PHOTO BY JOSH "CURIOUSJOSH" REISSWest Hollywood horrors got nothing on the Red Line.
True, it was Halloween, trashy stepsister of cold-season holidays. And the scene above ground was no less out of control: The LAPD reported 39 arrests, compared to TWO among the quarter-million revelers in West Hollywood next door. (Sigh. If only all the little Hollywood dreamers wishing on a crystal-clear Midwest star could see the nastiness that was the Boulevard at 2 a.m. last night.)
But when isn't our supposed Tinseltown in some phase of Halloweendom?
In late August, another stabbing occurred on an actual Red Line train as it was pulling into the station at Hollywood and Vine. That time, the attack was fatal.
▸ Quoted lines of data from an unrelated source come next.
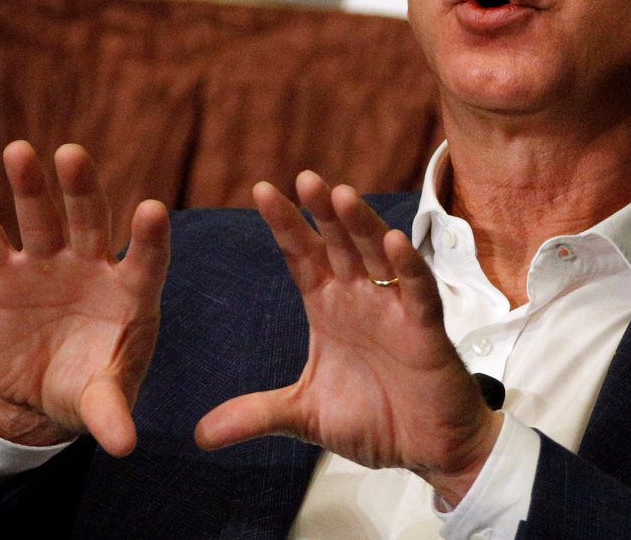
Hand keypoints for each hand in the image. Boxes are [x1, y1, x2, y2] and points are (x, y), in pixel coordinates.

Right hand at [0, 141, 169, 454]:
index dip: (149, 238)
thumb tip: (126, 446)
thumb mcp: (102, 403)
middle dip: (82, 191)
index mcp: (130, 296)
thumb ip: (111, 415)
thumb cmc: (87, 389)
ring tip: (20, 151)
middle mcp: (92, 268)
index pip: (146, 261)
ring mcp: (48, 265)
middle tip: (72, 155)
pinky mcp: (5, 275)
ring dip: (29, 186)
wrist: (39, 394)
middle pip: (90, 222)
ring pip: (40, 218)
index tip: (151, 209)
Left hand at [194, 171, 500, 504]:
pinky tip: (394, 242)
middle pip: (338, 243)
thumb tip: (200, 435)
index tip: (261, 190)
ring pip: (377, 255)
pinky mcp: (426, 330)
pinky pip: (417, 291)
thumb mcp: (304, 416)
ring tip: (341, 195)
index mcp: (328, 307)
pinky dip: (407, 267)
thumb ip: (257, 414)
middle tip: (304, 178)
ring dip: (361, 225)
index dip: (285, 224)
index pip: (301, 255)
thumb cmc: (378, 420)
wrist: (430, 451)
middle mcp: (360, 298)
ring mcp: (395, 310)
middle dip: (322, 211)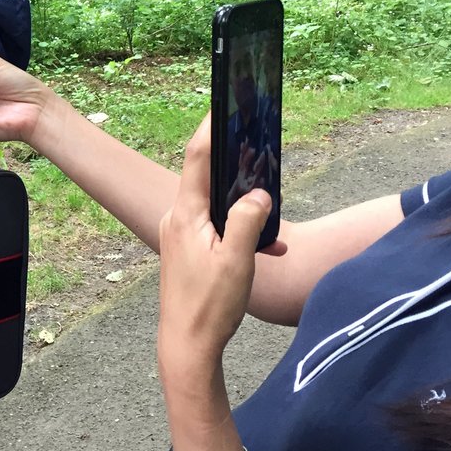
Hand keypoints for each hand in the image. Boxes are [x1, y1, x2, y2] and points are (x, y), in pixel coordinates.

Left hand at [157, 117, 275, 369]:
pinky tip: (267, 248)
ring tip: (272, 212)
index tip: (222, 104)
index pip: (197, 158)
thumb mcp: (237, 262)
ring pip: (216, 204)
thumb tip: (259, 193)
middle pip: (206, 176)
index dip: (210, 128)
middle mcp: (178, 218)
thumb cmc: (209, 306)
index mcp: (186, 215)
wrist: (187, 345)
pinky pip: (217, 227)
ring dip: (244, 206)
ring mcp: (181, 234)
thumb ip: (249, 222)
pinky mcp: (188, 250)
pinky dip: (240, 231)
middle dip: (234, 163)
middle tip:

Aside from the Blue Line, which runs down through one of the poorest and most crime-ridden parts of L.A., the Red Line has the most arrests and citations in our city's subway system. In response to the summer stabbing, Metro released the numbers for July -- 36 reported crimes, 178 arrests and 2,100 total citations issued.
Local activist Stephen Box (big on bikes and government accountability) blogged a thorough shaming of the Hollywood and Western station back in September 2009. He called it "No Man's Land." Because the L.A. County Sheriff's Department is in charge of all Metro property, this little island in LAPD territory seems as wild and un-patrolled as if it were in the middle of the Pacific.
From Box's post, still relevant two years later:
The Metro's Red Line stations are all unique, each one decorated with public art that reflects the character and personality of the surrounding community. At Hollywood & Western, the Metro selected overflowing trashcans, human waste and a homeless encampment, all in tribute to the "No-Man's Land" status of the area that finds the LAPD and the LASD treating the Metro station like a jurisdictional hot potato.
This past Saturday evening, arriving at the Metro Station a little after midnight, we discovered five of the six escalators inoperative. Proponents of the "Broken Windows" theory would suggest that this "indicator" communicates a complete lack of oversight.
In a classic L.A. conundrum, sheriff's officials told Box that "the LASD only handles the Metro Station itself, not the surrounding property." Then an LAPD watch commander told him the exact opposite. ("In fact," wrote Box, "we discovered that night, the Sheriff's surveillance cameras don't even cover the third level of stairs." Sweet! Prime spot for a wee-hour stabbing!)
Which brings us back to this morning. City News Service reports that "the station was closed for a time, and buses were brought in to accommodate affected passengers. The trains remained in service, but they bypassed the closed station."
How very bleak, and fitting. L.A. City Council President Eric Garcetti, who oversees the area, calls it elegant density. But developing a neighborhood for daytime suits in their towers and nighttime hipsters on a glitz binge does not a community make. Especially when no local lawman wants to take responsibility for cracking down on its problem spots. Welcome to Hollywood, y'all!